溫穎眼皮冷冷一掀,說道:“你自己跟狗一樣往地上趴,還怪我?”
謝余已經(jīng)顧不得發(fā)疼的膝蓋,快速地走了過來,還指著溫穎教訓:“溫穎!你簡直是無可救藥!”
顧震嶼一個冰涼的眼神看過去。
謝余瞬間氣勢弱了一半:“怎么?我沒有說錯,你是大姐,怎么能欺負弟弟?”
“你的眼睛是有多瞎,才說出這種話?”
溫穎問道:“他想打我,自己摔下去,這就叫自做自受!”
溫成材摸摸自己發(fā)疼的膝蓋,剛剛有東西彈中了他的膝蓋,他才會突然失去平衡砸在旁邊,沒有打中溫穎。
謝余問溫成材:“明天還能考試嗎?”
“我要回家告訴爸爸。”溫成材氣憤地說道。
溫穎冷笑:“那也要你回得去。”
她拉住顧震嶼的袖子:“剛剛他莫名其妙沖出來打我,我嚴重懷疑他是精神病患者,還是讓派出所的人過來鑒定。”

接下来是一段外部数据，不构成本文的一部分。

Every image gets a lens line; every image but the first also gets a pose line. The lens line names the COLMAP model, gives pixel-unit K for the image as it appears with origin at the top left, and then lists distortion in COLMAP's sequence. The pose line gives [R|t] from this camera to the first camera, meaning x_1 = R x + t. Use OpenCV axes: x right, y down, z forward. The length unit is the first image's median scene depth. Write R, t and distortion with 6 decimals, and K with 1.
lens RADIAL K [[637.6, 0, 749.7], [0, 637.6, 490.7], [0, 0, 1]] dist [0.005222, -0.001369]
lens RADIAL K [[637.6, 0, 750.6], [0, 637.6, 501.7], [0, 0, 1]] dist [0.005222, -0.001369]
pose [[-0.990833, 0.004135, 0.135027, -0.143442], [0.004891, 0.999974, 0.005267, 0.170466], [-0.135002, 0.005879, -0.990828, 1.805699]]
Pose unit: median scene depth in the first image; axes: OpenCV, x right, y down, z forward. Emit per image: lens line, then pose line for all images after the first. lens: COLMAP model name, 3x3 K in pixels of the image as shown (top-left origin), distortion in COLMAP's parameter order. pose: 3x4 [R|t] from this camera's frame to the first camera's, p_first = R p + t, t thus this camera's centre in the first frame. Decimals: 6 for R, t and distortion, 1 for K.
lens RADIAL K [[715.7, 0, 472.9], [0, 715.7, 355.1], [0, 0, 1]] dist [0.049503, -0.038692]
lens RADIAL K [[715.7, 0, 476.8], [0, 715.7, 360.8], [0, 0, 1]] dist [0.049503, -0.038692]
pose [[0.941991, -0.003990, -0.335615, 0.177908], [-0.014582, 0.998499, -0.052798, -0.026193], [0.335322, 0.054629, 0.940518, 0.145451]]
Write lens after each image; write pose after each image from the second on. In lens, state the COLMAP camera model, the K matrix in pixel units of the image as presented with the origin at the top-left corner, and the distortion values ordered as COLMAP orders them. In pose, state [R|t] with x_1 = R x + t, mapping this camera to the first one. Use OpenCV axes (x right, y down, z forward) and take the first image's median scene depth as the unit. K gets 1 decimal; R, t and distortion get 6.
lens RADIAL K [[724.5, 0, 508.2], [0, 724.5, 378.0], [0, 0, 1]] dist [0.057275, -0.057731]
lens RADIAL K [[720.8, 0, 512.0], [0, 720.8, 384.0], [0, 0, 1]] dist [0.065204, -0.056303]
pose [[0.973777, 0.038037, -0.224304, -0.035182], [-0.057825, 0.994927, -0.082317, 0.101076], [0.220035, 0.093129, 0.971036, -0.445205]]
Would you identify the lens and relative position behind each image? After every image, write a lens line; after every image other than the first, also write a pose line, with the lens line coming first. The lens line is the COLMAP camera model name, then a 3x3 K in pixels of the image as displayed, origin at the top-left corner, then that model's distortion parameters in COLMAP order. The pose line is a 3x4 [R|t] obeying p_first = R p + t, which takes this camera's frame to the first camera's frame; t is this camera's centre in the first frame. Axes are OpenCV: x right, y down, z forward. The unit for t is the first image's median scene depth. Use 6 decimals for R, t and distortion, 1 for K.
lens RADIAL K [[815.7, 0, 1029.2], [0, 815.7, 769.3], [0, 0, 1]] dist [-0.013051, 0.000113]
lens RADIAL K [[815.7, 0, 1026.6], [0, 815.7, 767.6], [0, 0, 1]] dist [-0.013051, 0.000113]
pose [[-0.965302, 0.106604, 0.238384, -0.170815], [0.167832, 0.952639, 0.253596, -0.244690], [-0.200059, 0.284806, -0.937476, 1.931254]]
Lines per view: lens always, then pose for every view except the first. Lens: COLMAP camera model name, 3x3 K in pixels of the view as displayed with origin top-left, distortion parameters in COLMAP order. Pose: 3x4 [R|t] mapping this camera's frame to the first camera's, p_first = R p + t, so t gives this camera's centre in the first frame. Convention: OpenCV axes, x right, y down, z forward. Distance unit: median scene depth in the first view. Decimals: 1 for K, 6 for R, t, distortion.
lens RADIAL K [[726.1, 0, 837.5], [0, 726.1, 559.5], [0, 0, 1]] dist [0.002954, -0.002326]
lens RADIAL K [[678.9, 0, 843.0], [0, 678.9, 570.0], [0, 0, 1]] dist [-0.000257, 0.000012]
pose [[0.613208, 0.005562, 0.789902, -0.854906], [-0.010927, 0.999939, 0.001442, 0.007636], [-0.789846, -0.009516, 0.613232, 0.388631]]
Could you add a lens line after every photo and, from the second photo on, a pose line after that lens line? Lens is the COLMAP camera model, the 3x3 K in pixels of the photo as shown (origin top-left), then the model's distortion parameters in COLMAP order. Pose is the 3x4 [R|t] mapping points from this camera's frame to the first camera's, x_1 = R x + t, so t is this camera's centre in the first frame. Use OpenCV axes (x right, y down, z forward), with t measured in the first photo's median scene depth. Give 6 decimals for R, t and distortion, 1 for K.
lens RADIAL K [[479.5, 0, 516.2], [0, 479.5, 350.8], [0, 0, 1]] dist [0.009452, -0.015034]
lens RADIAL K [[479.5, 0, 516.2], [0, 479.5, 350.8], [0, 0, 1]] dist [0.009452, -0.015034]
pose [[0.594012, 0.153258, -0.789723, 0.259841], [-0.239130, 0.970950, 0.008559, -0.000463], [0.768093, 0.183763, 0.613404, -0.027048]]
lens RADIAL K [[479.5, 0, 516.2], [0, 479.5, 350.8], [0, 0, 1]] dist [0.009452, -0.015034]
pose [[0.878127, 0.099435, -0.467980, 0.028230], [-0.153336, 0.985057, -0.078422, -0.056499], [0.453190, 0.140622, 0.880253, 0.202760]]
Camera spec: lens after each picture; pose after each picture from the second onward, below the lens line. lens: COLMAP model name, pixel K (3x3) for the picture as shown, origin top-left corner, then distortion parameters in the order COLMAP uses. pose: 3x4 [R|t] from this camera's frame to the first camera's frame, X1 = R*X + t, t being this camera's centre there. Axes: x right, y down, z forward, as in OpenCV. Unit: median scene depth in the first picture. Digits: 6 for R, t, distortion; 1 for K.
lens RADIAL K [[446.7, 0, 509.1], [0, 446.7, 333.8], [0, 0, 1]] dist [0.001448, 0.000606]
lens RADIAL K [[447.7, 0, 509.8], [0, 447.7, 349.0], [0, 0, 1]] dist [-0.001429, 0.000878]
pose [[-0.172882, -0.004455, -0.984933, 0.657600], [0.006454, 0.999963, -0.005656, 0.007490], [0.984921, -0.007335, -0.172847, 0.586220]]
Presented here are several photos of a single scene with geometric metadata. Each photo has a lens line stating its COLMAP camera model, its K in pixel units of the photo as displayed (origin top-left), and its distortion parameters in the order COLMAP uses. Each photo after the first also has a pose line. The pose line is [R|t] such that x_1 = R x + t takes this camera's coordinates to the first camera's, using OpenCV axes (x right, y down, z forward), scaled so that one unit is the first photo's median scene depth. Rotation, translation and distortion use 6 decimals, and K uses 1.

“如果是精神病,趕緊送醫(yī)院去,免得嚇到來考試的學生。”
“你……你……”溫成材氣到想殺人。
他要是精神病,他的人生就毀了。
溫穎好惡毒!
謝余也覺得溫穎實在是過分,強調道:“他是你弟弟!”
溫穎嘲諷地問道:“誰家有一見面就沖出來打人的弟弟,是你家的嗎?”
謝余抿唇說道:“溫穎,不用這么陰陽怪氣,你知不知道,成材有大本事,他是個讀書的料子,等這次預考成績出來,你就知道你今天做的事有多么的錯誤!”
溫穎說道:“道歉,賠償,如果不道歉賠償,我不會放過他。”
“高低拉他到派出所去教育一天,看看他明天還怎么考試!”
不能考試,那不如殺了他。
溫成材終于后怕了,但還是梗著脖子罵溫穎惡毒。
謝余不想再惹事了,溫穎這是把對自己的怒火轉移到溫成材的身上了。
他只能說道:“我替他道歉,替他賠償可以了嗎?”
溫穎扭頭看顧震嶼問道:“你說賠償多少合適?”
顧震嶼臉色清冷:“按照一般民事糾紛道歉,賠償五至十塊錢。”
溫穎目光看向謝余,問道:“這錢你給還是他給?”
溫成材氣到臉紅脖子粗,梗著脖子說道:“姐夫,不要給她。”
五塊錢!
謝余身上還是有的,他掏出五塊錢遞給溫穎說道:“行了,不要再鬧了。”
溫穎把錢塞給顧震嶼說道:“等一下幫我買個公鴨蛋壓壓驚。”
顧震嶼點頭。
溫成材氣得咬牙切齒:“溫穎,等你回家你就死定了。”
溫穎嘴角勾著冷笑,反正這兩天她不會回家。
先安安靜靜地把預考考完。
溫穎就這么和顧震嶼一起離開了。
謝余感覺心里頭不舒服。
站在一邊,好久都沒動,直到溫成材問道:“姐夫,你看她做什么”
謝余這才說道:“先回家,明天還要考試。”
不過,溫成材回到家里,氣憤了大半個晚上,但是溫穎就是沒有回去,他斷定溫穎怕了,害怕得不敢回家。
這筆賬他一定要跟溫穎算。
不過第二天,謝余拒絕再陪著溫成材參加考試了。
他感覺再過來,他的膝蓋就得廢掉了!
但是給出的借口是,后天就要請喜宴,忙不過來。
溫姝忙著嫁人,更沒空。
徐嬌這兩天心神不寧,躲在家里不敢出來。